Se questo accordo permette la ripresa del negoziato del ciclo di Doha, ironicamente nominato "ciclo dello sviluppo", fa prima di tutto trasparire la volontà dei paesi del Nord di mantenere abusivamente il proprio orientamento all'export, garantendo per mezzo del disaccoppiamento dei premi agricoli il metodo di sostegno interno, rifiutandosi di mettere in atto una vera politica di gestione dell'offerta. Si tratta prioritariamente, per i nostri dirigenti politici, di garantire alle multinazionali agroalimentari un approvvigionamento ad un prezzo illecitamente basso, e ciò con grave danno al reddito degli agricoltori.
Visto che gli scambi mondiali rappresentano meno del 10% del valore della totale produzione agricola ed alimentare, i nostri dirigenti politici vogliono che sia il commercio mondiale a determinare l'insieme delle politiche agricole!
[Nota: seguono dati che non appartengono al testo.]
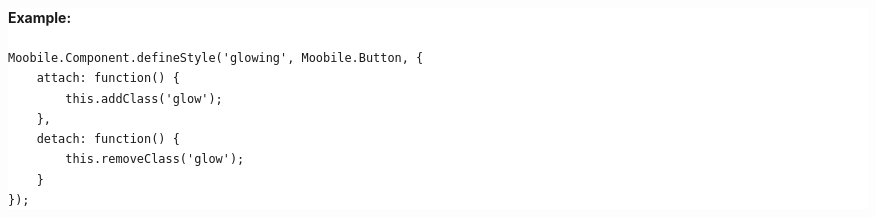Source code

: #### Example:

	Moobile.Component.defineStyle('glowing', Moobile.Button, {
		attach: function() {
			this.addClass('glow');
		},
		detach: function() {
			this.removeClass('glow');
		}
	});
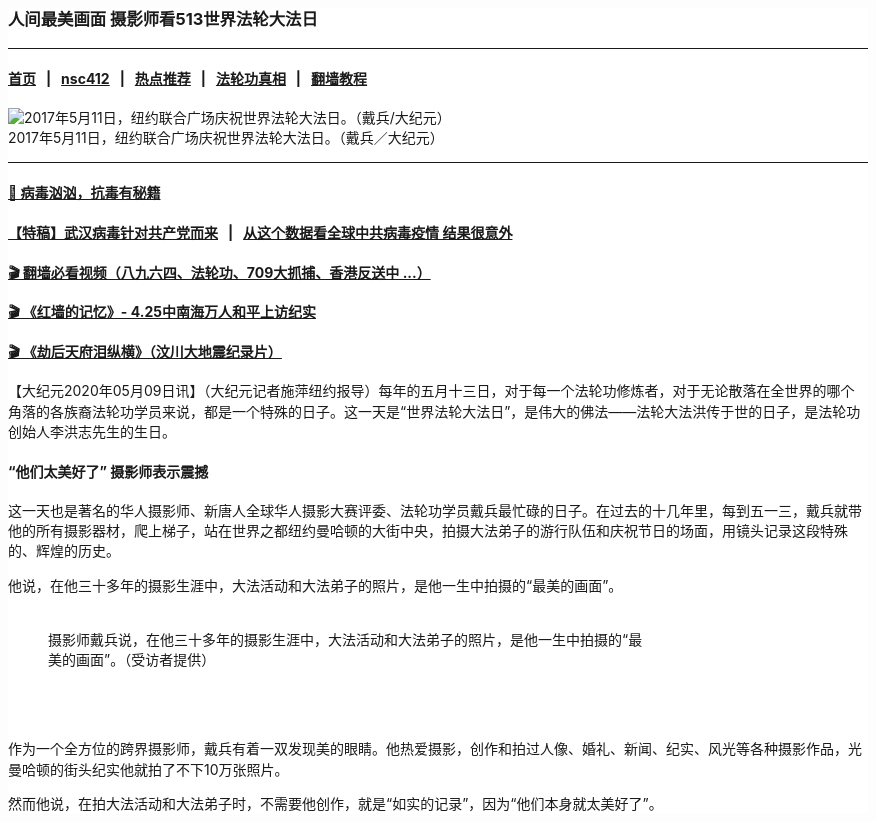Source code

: ### 人间最美画面 摄影师看513世界法轮大法日
------------------------

#### [首页](../../README.md)  &nbsp;&nbsp;|&nbsp;&nbsp; [nsc412](../../indexes/nsc412.md)   &nbsp;&nbsp;|&nbsp;&nbsp; [热点推荐](../../indexes/热点推荐.md)  &nbsp;&nbsp;|&nbsp;&nbsp; [法轮功真相](../../../../../basic/blob/master/README.md) &nbsp;&nbsp;|&nbsp;&nbsp; [翻墙教程](https://github.com/gfw-breaker/guides/blob/master/README.md)



<div><img alt="2017年5月11日，纽约联合广场庆祝世界法轮大法日。（戴兵/大纪元）" class="attachment-djy_600_400 size-djy_600_400 wp-post-image" src="https://i.epochtimes.com/assets/uploads/2020/05/20170511Daibing-8-600x400.jpg"/>
<div class="caption">
 2017年5月11日，纽约联合广场庆祝世界法轮大法日。（戴兵／大纪元）
</div></div><hr/>

#### [ 💌  病毒汹汹，抗毒有秘籍](https://github.com/begood0513/goodnews/blob/master/quit/letter.md)

 #### [【特稿】武汉病毒针对共产党而来](https://github.com/begood0513/goodnews/blob/master/pages/recommended/n11928818.md?t=03301202) &nbsp; | &nbsp; [从这个数据看全球中共病毒疫情 结果很意外](https://github.com/begood0513/goodnews/blob/master/pages/nsc424/n12042989.md?t=03301331)

 #### [ 🎬  翻墙必看视频（八九六四、法轮功、709大抓捕、香港反送中 ...）](https://github.com/gfw-breaker/banned-news1/blob/master/pages/link4.md)

 #### [ 🎬  《红墙的记忆》- 4.25中南海万人和平上访纪实 ](http://136.244.78.252:10000/videos/legend/425.html)

 #### [ 🎬  《劫后天府泪纵横》（汶川大地震纪录片） ](http://136.244.78.252:10000/videos/res/disaster/wenchuan.html)

<div><p>
 【大纪元2020年05月09日讯】（大纪元记者施萍纽约报导）每年的五月十三日，对于每一个法轮功修炼者，对于无论散落在全世界的哪个角落的各族裔法轮功学员来说，都是一个特殊的日子。这一天是“世界法轮大法日”，是伟大的佛法——法轮大法洪传于世的日子，是法轮功创始人李洪志先生的生日。
</p>
<h4>
 “他们太美好了” 摄影师表示震撼
</h4>
<p>
 这一天也是著名的华人摄影师、新唐人全球华人摄影大赛评委、法轮功学员戴兵最忙碌的日子。在过去的十几年里，每到五一三，戴兵就带他的所有摄影器材，爬上梯子，站在世界之都纽约曼哈顿的大街中央，拍摄大法弟子的游行队伍和庆祝节日的场面，用镜头记录这段特殊的、辉煌的历史。
</p>
<p>
 他说，在他三十多年的摄影生涯中，大法活动和大法弟子的照片，是他一生中拍摄的“最美的画面”。
</p>
<figure class="wp-caption aligncenter" id="attachment_12096477" style="width: 600px">
 <ok href="https://i.epochtimes.com/assets/uploads/2020/05/download-35.jpg">
  <img alt="" class="size-large wp-image-12096477" src="https://i.epochtimes.com/assets/uploads/2020/05/download-35-600x402.jpg"/>
 </ok>
 <br/><figcaption class="wp-caption-text">
  摄影师戴兵说，在他三十多年的摄影生涯中，大法活动和大法弟子的照片，是他一生中拍摄的“最美的画面”。（受访者提供）
 </figcaption><br/>
</figure><br/>
<p>
 作为一个全方位的跨界摄影师，戴兵有着一双发现美的眼睛。他热爱摄影，创作和拍过人像、婚礼、新闻、纪实、风光等各种摄影作品，光曼哈顿的街头纪实他就拍了不下10万张照片。
</p>
<p>
 然而他说，在拍大法活动和大法弟子时，不需要他创作，就是“如实的记录”，因为“他们本身就太美好了”。
</p>
<p>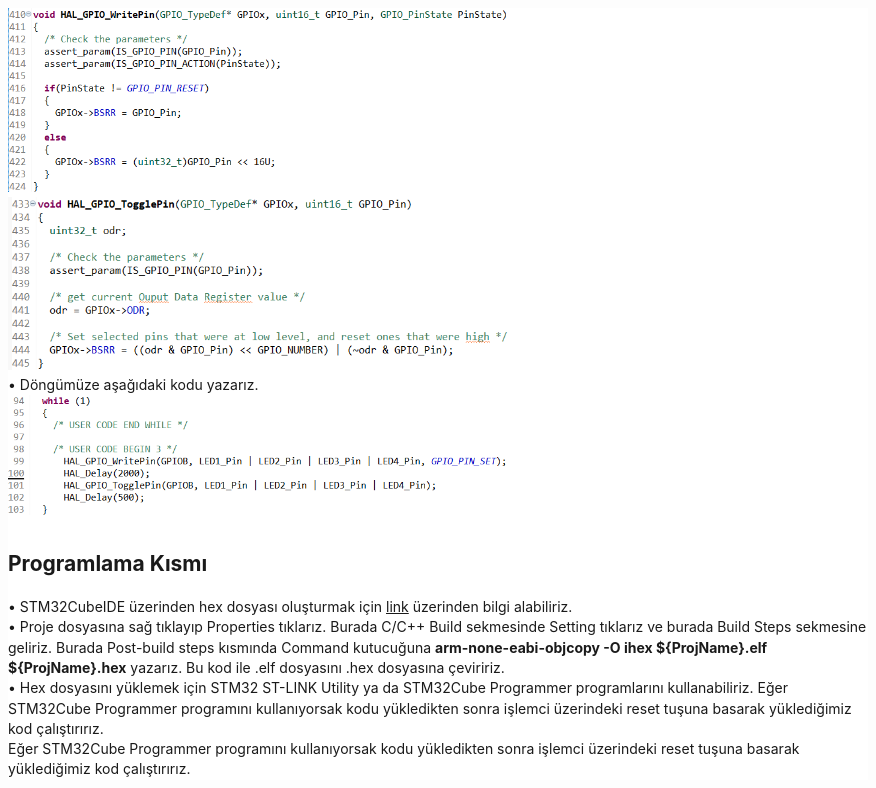 <img src="image\image-8.png" width="500"> <br>
<img src="image\image-9.png" width="500"> <br>
• Döngümüze aşağıdaki kodu yazarız. <br>
<img src="image\image-10.png" width="500"> <br>


## Programlama Kısmı

• STM32CubeIDE üzerinden hex dosyası oluşturmak için [link](https://www.youtube.com/watch?v=7FpsxwEXfLc) üzerinden bilgi alabiliriz. <br>
• Proje dosyasına sağ tıklayıp Properties tıklarız. Burada C/C++ Build sekmesinde Setting tıklarız ve burada Build Steps sekmesine geliriz. Burada Post-build steps kısmında Command kutucuğuna **arm-none-eabi-objcopy -O ihex ${ProjName}.elf ${ProjName}.hex** yazarız. Bu kod ile .elf dosyasını .hex dosyasına çeviririz. <br>
• Hex dosyasını yüklemek için STM32 ST-LINK Utility ya da STM32Cube Programmer programlarını kullanabiliriz. Eğer STM32Cube Programmer programını kullanıyorsak kodu yükledikten sonra işlemci üzerindeki reset tuşuna basarak yüklediğimiz kod çalıştırırız. <br>
Eğer STM32Cube Programmer programını kullanıyorsak kodu yükledikten sonra işlemci üzerindeki reset tuşuna basarak yüklediğimiz kod çalıştırırız. <br>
Questi accordi incoraggiano giorno dopo giorno una delocalizzazione sempre maggiore delle produzioni, l'industrializzazione della produzione agricola a detrimento dell'agricoltura contadina e degli scambi commerciali "non-equi" tra i popoli.
Come possono tali politici dichiararsi paladini dello "sviluppo durevole" quando questi orientamenti di scambi commerciali divoratori di energia e di posti di lavoro non faranno che accrescere entro un brevissimo periodo i problemi della fame e della povertà nel mondo? E come possono felicitarsi del fatto che questi accordi permetteranno di mantenere una PAC sinonimo di desertificazione delle campagne, con la scomparsa di migliaia di contadini ogni anno nella sola Europa?
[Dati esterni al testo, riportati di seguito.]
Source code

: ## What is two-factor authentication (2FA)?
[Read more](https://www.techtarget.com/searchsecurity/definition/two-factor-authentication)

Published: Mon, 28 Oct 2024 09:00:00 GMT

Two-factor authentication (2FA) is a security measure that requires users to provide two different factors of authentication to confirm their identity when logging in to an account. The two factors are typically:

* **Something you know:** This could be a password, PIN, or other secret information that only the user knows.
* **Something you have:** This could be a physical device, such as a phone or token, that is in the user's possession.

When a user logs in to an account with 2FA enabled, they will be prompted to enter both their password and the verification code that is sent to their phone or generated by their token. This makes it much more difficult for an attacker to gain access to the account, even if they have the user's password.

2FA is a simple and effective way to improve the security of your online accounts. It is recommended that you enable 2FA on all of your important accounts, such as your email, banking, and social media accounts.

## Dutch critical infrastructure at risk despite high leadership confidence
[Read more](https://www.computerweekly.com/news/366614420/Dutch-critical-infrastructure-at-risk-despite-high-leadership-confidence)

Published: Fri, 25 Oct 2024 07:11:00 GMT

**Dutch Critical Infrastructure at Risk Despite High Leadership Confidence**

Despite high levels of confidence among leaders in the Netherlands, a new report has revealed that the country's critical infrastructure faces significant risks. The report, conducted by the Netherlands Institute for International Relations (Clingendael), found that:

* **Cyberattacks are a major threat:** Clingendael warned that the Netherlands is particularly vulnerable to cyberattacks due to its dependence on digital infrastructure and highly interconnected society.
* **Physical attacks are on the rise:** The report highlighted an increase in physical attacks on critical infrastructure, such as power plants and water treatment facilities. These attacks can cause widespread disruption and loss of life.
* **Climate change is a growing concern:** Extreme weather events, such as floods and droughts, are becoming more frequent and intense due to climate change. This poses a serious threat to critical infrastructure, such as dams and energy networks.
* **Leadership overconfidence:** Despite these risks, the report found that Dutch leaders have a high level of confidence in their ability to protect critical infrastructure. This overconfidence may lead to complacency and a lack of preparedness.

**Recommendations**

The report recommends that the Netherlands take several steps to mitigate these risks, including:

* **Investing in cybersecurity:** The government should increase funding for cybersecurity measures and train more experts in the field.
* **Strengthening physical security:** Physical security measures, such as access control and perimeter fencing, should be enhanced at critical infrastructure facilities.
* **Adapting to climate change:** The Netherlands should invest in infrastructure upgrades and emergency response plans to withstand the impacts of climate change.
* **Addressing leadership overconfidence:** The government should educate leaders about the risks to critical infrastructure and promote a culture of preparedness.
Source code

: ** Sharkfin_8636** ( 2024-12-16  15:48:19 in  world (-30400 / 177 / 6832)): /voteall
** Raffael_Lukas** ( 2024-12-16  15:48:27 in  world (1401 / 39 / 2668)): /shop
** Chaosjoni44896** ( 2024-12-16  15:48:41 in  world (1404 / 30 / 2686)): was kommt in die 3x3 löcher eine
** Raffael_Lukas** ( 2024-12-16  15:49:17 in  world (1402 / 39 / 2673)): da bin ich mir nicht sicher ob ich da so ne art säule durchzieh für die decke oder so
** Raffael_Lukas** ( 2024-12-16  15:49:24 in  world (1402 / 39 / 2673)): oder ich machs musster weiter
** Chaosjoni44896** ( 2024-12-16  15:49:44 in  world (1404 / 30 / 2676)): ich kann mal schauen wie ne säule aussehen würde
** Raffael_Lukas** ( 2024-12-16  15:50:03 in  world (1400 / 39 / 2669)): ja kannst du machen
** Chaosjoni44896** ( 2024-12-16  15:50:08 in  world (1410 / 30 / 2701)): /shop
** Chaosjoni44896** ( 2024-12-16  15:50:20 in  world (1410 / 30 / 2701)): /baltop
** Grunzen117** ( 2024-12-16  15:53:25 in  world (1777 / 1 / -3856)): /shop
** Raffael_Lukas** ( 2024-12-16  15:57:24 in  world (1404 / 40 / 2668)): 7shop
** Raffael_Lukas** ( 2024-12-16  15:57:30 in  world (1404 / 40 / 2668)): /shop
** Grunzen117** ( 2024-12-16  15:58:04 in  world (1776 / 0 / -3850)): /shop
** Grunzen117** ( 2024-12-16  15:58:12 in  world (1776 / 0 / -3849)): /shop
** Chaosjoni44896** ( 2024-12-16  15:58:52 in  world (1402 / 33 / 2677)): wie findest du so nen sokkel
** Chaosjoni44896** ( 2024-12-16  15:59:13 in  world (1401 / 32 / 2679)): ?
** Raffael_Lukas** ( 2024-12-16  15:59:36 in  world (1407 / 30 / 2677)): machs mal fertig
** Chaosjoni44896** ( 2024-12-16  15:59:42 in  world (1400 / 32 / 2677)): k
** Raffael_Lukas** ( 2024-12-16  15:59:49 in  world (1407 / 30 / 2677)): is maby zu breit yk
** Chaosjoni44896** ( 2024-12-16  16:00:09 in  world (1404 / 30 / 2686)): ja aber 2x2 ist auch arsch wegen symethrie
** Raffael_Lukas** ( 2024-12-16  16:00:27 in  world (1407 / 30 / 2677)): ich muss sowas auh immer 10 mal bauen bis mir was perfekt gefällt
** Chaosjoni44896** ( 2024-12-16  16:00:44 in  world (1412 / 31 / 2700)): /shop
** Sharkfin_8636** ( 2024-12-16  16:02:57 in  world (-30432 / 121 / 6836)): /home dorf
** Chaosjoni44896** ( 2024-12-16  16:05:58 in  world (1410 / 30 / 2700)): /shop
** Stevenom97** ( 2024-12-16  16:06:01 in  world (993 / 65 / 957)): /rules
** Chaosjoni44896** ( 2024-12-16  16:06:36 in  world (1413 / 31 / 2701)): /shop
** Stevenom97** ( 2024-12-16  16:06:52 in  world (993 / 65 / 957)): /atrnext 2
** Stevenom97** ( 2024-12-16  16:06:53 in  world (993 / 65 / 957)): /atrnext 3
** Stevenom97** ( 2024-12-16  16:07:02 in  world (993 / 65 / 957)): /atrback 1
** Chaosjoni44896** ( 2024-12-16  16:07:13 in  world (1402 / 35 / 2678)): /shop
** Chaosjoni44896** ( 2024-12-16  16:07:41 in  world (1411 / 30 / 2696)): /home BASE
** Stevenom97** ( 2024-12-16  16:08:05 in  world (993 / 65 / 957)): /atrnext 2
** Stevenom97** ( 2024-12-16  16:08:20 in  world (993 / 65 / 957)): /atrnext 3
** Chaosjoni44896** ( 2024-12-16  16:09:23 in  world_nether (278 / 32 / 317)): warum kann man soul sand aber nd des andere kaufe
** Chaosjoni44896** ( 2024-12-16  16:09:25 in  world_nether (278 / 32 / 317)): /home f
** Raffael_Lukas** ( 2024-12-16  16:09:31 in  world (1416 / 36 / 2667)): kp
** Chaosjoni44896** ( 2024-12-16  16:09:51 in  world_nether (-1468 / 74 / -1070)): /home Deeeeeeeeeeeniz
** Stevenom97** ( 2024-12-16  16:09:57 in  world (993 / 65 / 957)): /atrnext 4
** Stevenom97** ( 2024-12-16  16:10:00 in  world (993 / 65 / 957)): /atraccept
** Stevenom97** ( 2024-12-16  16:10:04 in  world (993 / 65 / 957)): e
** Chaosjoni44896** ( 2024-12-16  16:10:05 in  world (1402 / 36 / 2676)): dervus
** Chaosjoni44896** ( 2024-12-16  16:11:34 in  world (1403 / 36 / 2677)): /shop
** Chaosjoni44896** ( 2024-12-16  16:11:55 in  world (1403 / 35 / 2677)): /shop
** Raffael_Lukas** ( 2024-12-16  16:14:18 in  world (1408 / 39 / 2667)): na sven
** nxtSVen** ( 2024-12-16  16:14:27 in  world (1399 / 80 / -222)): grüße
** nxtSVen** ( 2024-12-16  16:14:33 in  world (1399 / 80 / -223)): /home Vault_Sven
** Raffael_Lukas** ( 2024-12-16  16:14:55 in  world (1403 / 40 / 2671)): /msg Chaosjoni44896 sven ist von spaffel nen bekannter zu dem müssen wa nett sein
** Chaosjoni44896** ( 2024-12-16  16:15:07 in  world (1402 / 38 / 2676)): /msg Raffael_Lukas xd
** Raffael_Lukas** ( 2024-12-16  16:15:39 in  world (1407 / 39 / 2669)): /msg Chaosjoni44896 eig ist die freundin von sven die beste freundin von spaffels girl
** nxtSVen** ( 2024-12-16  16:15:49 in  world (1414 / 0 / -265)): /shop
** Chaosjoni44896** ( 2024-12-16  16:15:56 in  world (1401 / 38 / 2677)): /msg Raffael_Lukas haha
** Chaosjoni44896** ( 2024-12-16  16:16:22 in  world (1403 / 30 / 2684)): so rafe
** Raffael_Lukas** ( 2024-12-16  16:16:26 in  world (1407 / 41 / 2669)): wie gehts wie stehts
La CPE ed una cinquantina di organizzazioni di tutti i continenti chiedono che la PAC riformata del 26 giugno, così come la Farm Bill americana, siano cambiate affinché il principio della Sovranità Alimentare possa essere applicato in tutto il mondo. Fischler e Lamy insieme ai governi europei si attestano sulla via della deregolamentazione benché questa si sia dimostrata già da molto tempo disastrosa per tutti i contadini del mondo. Evidentemente questi sono molto più interessati a mantenere un sistema che incrementi artificiosamente il profitto delle multinazionali dell'agroindustria, piuttosto che ridurre la disoccupazione in Europa o la fame nei paesi del Sud.
La CPE e le organizzazioni che la compongono continueranno a mobilitarsi con l'obiettivo di far fallire questi accordi, come già hanno lo hanno fatto a Seattle e a Cancun.